Mich beschleicht auch das Gefühl, dass die großen Fahrradhersteller hier eine neue Spielwiese zur Gewinnmaximierung gefunden haben. Die Abmessungen der Rennradrahmen mussten für die Scheibenbremsen geändert werden. Laufräder, Bremsgummis, Kabel, all das, was für die Räder mit Felgenbremsen passte, muss nun entsorgt oder an Felgenbremsen-Traditionalisten verkauft werden. Und mal ehrlich: Mit den Silberlingen vorne und hinten wirkt selbst eine mit dicken Rohren aufgepimpte Carbon-Rennmaschine einfach klobig.

Normalerweise bin ich Neuerungen sehr aufgeschlossen. Sei es, als in den 80er Jahren die engen Lycra-Rennradhosen die guten alten Baumwollhosen verdrängten oder die ersten Radcomputer auf dem Markt kamen. Oder als Anfang der 90er Jahre die Radhelme die Sturzringe aus Leder für einen besseren Kopfschutz ablösten. Auch den Wechsel von 7fach-Zahnkränzen auf 11fach Kranzkassetten und von analoger auf elektronische Schaltung habe ich klaglos mitgemacht. Aber Scheibenbremsen am Rennrad?

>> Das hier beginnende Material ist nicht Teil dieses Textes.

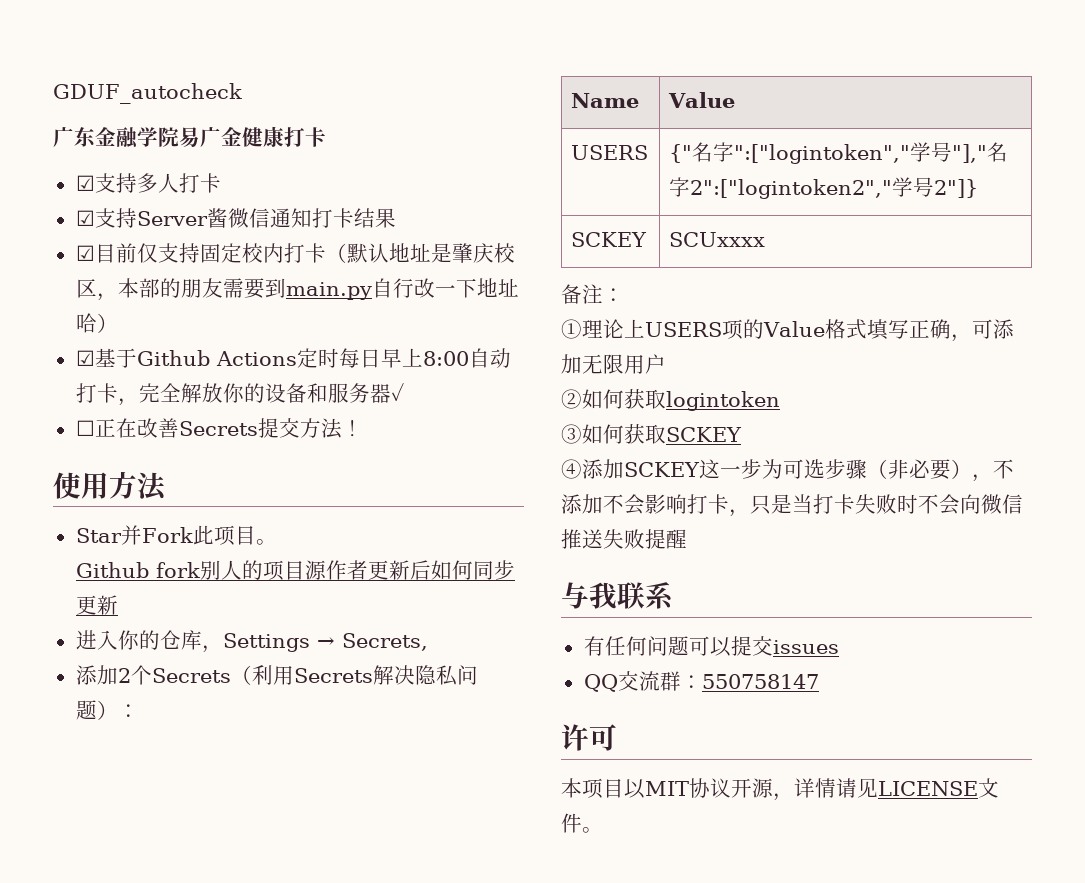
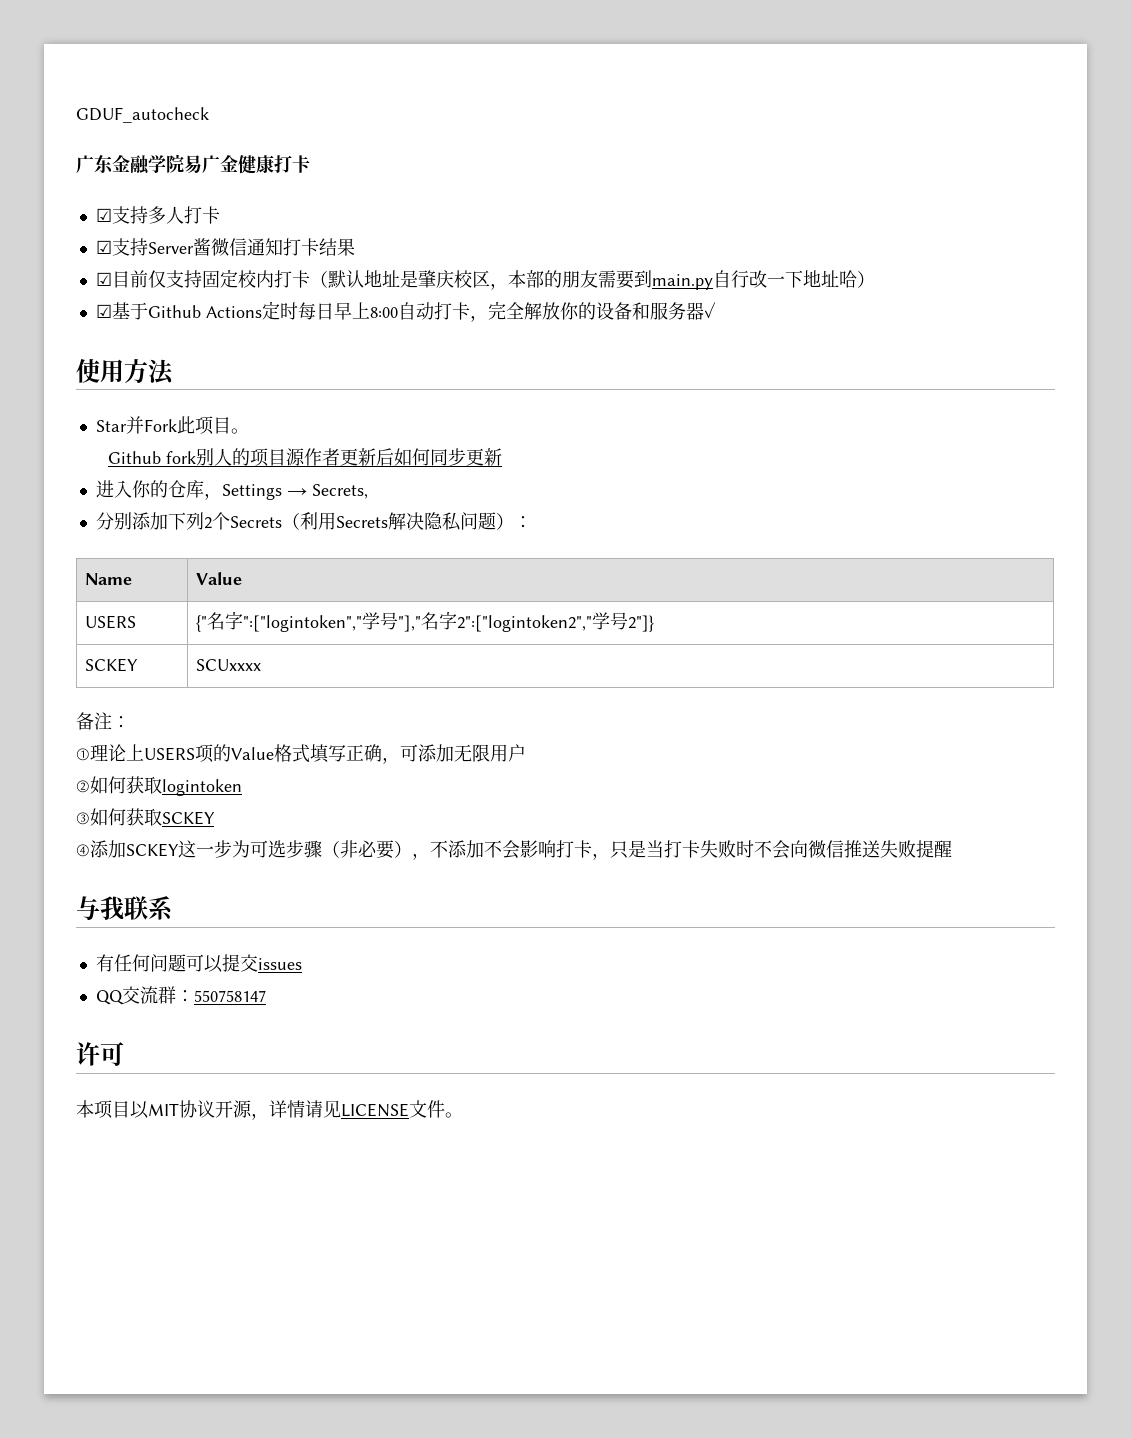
[75,418,363,439] // ☐正在改善Secrets提交方法！ -> (716, 310) none
[75,665,118,685] 添加 -> [95,512,204,530] 分别添加下列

Das Crossrad mit Scheibenbremsanlage hinterließ keinen bleibenden Eindruck

Wie sehr mich diese Frage beschäftigt, zeigt sich auch daran, dass ich seit einem Jahr ein Crossrad mit Scheibenbremsanlage besitze. Im Herbst und Winter habe ich es intensiv genutzt. Aber einen großen Eindruck hat das bei mir nicht hinterlassen. Als im Frühjahr die Neuanschaffung eines Rennrades anstand, habe ich mich für einen Carbonrenner mit Felgenbremsen entschieden.

Ein Trost für alle, die wie ich weiter an die Funktionstüchtigkeit der Felgenbremsen glauben: Wir sind nicht allein. Im Tour-Peloton kommt der Großteil der Fahrer noch mit normalen Felgenbremsen aus und die meisten werden auch unbeschadet in Paris ankommen.